Los que nacimos en la primera mitad del siglo pasado recordamos cómo, cuando éramos niños, nuestros padres nos restringían la bebida de agua, sobre todo, durante las comidas. Es probable que, de acuerdo con aquel refrán machista que dice “agua de pozo y mujer desnuda, echan al hombre a la sepultura”, tales recomendaciones se debieran, en gran medida, a la escasa calidad de aquella agua en la que pululaban inquietos gusarapos. No era extraño que, efectivamente, quitara las ganas de comer o que, a veces, produjera diarreas. Todos hemos podido comprobar el esfuerzo notable que hacen en la actualidad algunos ancianos a los que, a pesar de que han estado acostumbrados durante la mayor parte de su vida a aquella “saludable sequía”, ahora les aconsejan los médicos que ingieran, al menos, un litro y medio diario de agua.

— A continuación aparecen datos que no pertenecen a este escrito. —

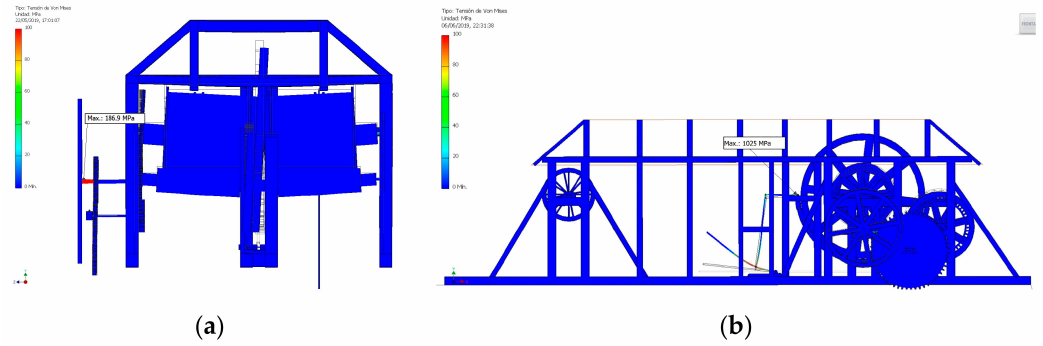
Figure 18. Location of the highest von Mises stress: ( a ) blockage situation and ( b ) braking situation.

En los tiempos que corren -seguramente por influencia de las costumbres que nos vienen de los Estados Unidos o por seguir los consejos de las empresas embotelladoras- se ha generalizado la moda de beber agua embotellada a todas horas del día. Con frecuencia contemplamos cómo en el autobús, en el cine, en el fútbol e, incluso, en las clases, muchos jóvenes acuden acompañados de sus respectivos botellines de plástico.
Hace bien la publicidad cuando, siguiendo las recomendaciones de otro refrán -“al enfermo que es de vida, el agua le es medicina”- nos explica que el agua es un elemento esencial para la vida ya que, no sólo sirve para digerir de manera más fácil los alimentos sólidos e, incluso, para evacuar los productos de desecho, sino que también ayuda a regular la temperatura, a lubricar las articulaciones, a proporcionar forma al cuerpo, a hidratar la piel y así lograr que, con su tersura, presentemos un aspecto más juvenil.
Pero, en mi opinión, no estaría mal que también nos advirtiera que, aunque es cierto que beber cantidades exageradas de agua generalmente no causa hiperhidratación -ya que si los riñones y el corazón funcionan con normalidad, el organismo elimina el exceso- deberíamos controlar la ingestión con el fin de evitar la potomanía, un trastorno psicológico que consiste en consumir agua de una manera impulsiva. Según dicen los especialistas, si sobrepasa ciertos niveles, la ingestión de agua puede alterar el buen funcionamiento de los riñones, la adecuada composición de la sangre, el equilibrio de fluidos y electrolitos dentro del organismo y, en resumen, puede causar un defectuoso funcionamiento metabólico.
Les confieso que lo que más me preocupa es el consumo compulsivo y excesivo de agua de aquellos que, sin sentir sed, experimentan tal sensación placentera que -aunque no tanto como la bulimia y la anorexia- llegue a generarles una dependencia, síntoma de cierto desequilibrio psicológico. No podemos perder de vista que estos comportamientos -potomanía, bulimia y anorexia- son trastornos de ansiedad, que tienen en común una incapacidad de dominar los impulsos, cuyo origen reside en una incorrecta estructuración de las ideas racionales y, sobre todo, en una percepción errónea del propio cuerpo determinada por unos modelos que nos proporciona la publicidad.
Fíjense cómo nos han persuadido de que el agua embotellada, sobre todo si el envase es vistoso, no sólo posee mejor calidad sino que tiene mejor sabor que el agua del grifo. Muchos están convencidos de que, incluso, sirve para perder peso. Si antiguamente el remedio para algunas enfermedades era el agua bendita, en la actualidad muchos creen que la que hace milagros es el agua embotellada.